It’s not just the owners and the players. It’s their fight, but in the end they are far from the only ones getting hurt by an extended lockout.
For example, lets talk about the companies that own the arenas where NBA teams play their games — those companies could lose $1 billion if the lockout costs the entire season, Bloomberg reports.
Stuck in the middle are arena operators who have blacked- out exhibition, regular-season and playoff dates for their NBA tenants. Because securing big-name talent like Lady Gaga and Jay-Z requires so much lead time, it would be “impossible” to replace each team’s 40-plus basketball dates with other events, said John Wentzell, president of TD Garden in Boston, home of basketball’s Celtics and hockey’s Bruins, who own the building.
“As much as we would like to have the ability to repurpose those dates, it’s just impossible,” Wentzell said in a telephone interview. “I don’t think anyone would attempt to spin this — that it’s not a painful hit to their business.”
It’s more than just the regular season dates — arenas are required to keep open dates into the spring for potential playoff games.
In some cases, the owner of the team also owns the building (Mark Cuban with the Mavericks, Madison Square Garden Company with the Knicks) but in other cases the ownership is a separate entity.
Still, even with the losses, those corporations will get by.

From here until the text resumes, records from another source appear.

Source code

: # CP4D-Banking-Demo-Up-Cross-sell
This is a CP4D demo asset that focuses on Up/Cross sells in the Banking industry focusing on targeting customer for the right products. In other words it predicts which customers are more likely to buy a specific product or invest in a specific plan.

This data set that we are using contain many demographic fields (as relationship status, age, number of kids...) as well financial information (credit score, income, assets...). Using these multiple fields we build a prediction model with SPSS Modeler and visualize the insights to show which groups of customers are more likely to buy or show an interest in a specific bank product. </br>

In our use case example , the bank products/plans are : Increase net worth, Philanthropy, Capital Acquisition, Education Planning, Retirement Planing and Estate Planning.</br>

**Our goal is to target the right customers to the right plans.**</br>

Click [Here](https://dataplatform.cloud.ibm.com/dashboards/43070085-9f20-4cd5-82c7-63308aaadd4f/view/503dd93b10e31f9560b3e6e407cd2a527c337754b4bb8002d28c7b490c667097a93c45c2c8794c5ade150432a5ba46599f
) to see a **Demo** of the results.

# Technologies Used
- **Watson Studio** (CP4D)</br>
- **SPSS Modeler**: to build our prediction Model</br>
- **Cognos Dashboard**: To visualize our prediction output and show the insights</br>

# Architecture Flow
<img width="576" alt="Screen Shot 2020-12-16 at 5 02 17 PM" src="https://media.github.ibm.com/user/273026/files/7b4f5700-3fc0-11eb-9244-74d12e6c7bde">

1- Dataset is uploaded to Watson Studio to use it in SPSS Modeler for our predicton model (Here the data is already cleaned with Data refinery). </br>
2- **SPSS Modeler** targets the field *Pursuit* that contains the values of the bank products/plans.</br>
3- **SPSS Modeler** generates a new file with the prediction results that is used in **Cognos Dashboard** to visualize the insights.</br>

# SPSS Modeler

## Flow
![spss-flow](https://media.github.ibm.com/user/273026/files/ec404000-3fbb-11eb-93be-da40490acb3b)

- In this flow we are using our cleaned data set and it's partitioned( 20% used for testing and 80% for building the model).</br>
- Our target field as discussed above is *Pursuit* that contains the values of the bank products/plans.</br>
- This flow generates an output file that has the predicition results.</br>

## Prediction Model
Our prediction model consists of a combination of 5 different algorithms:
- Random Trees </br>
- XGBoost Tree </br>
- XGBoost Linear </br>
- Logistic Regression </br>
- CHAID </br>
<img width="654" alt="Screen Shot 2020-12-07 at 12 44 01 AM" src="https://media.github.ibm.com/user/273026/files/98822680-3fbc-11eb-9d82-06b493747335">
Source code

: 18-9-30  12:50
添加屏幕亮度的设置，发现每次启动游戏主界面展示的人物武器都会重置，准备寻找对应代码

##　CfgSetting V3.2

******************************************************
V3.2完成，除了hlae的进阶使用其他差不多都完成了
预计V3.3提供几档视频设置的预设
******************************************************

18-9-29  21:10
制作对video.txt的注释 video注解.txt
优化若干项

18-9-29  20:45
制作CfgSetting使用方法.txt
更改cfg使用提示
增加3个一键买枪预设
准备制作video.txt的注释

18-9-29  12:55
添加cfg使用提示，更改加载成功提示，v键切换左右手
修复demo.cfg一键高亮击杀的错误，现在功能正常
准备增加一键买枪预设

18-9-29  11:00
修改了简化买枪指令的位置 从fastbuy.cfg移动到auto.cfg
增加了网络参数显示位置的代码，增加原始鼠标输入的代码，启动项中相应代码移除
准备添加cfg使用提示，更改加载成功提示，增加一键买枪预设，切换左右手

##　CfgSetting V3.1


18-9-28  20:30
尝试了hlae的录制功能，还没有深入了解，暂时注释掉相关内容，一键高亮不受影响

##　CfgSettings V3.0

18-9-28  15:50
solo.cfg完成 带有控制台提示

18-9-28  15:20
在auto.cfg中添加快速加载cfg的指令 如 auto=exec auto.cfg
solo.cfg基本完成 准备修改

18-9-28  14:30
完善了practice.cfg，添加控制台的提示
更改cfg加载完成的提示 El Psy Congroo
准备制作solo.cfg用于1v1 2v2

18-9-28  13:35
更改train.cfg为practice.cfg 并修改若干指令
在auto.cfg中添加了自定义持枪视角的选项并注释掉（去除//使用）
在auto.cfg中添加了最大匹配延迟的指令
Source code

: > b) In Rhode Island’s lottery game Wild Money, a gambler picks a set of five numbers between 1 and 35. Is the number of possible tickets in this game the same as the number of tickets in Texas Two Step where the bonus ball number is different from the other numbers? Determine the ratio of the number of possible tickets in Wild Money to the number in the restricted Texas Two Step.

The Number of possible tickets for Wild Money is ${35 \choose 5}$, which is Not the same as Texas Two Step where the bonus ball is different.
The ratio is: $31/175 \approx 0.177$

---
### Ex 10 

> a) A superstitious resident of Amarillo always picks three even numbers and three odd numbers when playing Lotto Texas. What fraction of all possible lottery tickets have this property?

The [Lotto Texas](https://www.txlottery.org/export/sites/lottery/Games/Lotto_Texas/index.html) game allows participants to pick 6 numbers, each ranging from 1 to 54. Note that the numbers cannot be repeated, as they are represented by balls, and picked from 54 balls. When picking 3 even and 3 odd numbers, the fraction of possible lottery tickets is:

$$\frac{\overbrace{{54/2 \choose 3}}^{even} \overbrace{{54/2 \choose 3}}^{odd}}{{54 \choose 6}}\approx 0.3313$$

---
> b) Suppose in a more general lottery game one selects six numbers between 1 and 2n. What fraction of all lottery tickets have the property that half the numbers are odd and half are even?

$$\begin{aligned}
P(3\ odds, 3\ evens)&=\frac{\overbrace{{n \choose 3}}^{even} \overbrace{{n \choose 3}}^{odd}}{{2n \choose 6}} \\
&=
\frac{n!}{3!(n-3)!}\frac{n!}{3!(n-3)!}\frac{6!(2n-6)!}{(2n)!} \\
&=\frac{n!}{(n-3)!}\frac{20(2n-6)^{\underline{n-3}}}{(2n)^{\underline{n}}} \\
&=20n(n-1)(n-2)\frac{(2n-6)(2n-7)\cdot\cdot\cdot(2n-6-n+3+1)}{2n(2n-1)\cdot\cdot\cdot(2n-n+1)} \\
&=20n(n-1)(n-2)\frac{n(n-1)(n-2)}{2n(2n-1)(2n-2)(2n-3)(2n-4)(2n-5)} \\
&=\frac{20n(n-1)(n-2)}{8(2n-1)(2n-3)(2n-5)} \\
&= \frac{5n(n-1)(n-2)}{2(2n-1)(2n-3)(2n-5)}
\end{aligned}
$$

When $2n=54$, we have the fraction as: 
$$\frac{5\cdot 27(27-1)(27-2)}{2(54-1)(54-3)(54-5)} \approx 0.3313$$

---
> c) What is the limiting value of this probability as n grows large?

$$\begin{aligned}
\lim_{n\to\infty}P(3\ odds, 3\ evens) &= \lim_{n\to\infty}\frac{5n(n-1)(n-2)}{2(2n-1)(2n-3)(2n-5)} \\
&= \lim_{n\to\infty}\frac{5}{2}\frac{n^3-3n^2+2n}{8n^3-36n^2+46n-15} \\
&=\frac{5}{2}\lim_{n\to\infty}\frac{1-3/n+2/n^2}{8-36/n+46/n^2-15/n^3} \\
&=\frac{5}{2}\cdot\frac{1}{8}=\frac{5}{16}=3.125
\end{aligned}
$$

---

Who really gets hurt are the people making minimum wage to serve the hot dogs, pour the beer, take your tickets, sell you that Ricky Rubio jersey and then clean up after you leave. Those are the people least able to afford 41 nights or more where the building is dark because the owners and players can’t figure out how to divide up the money the fans give them. Those are the people who are going to have to make serious cutbacks in their lives — their children are not going to have a good Christmas — because some very wealthy owners and players can’t figure out their differences.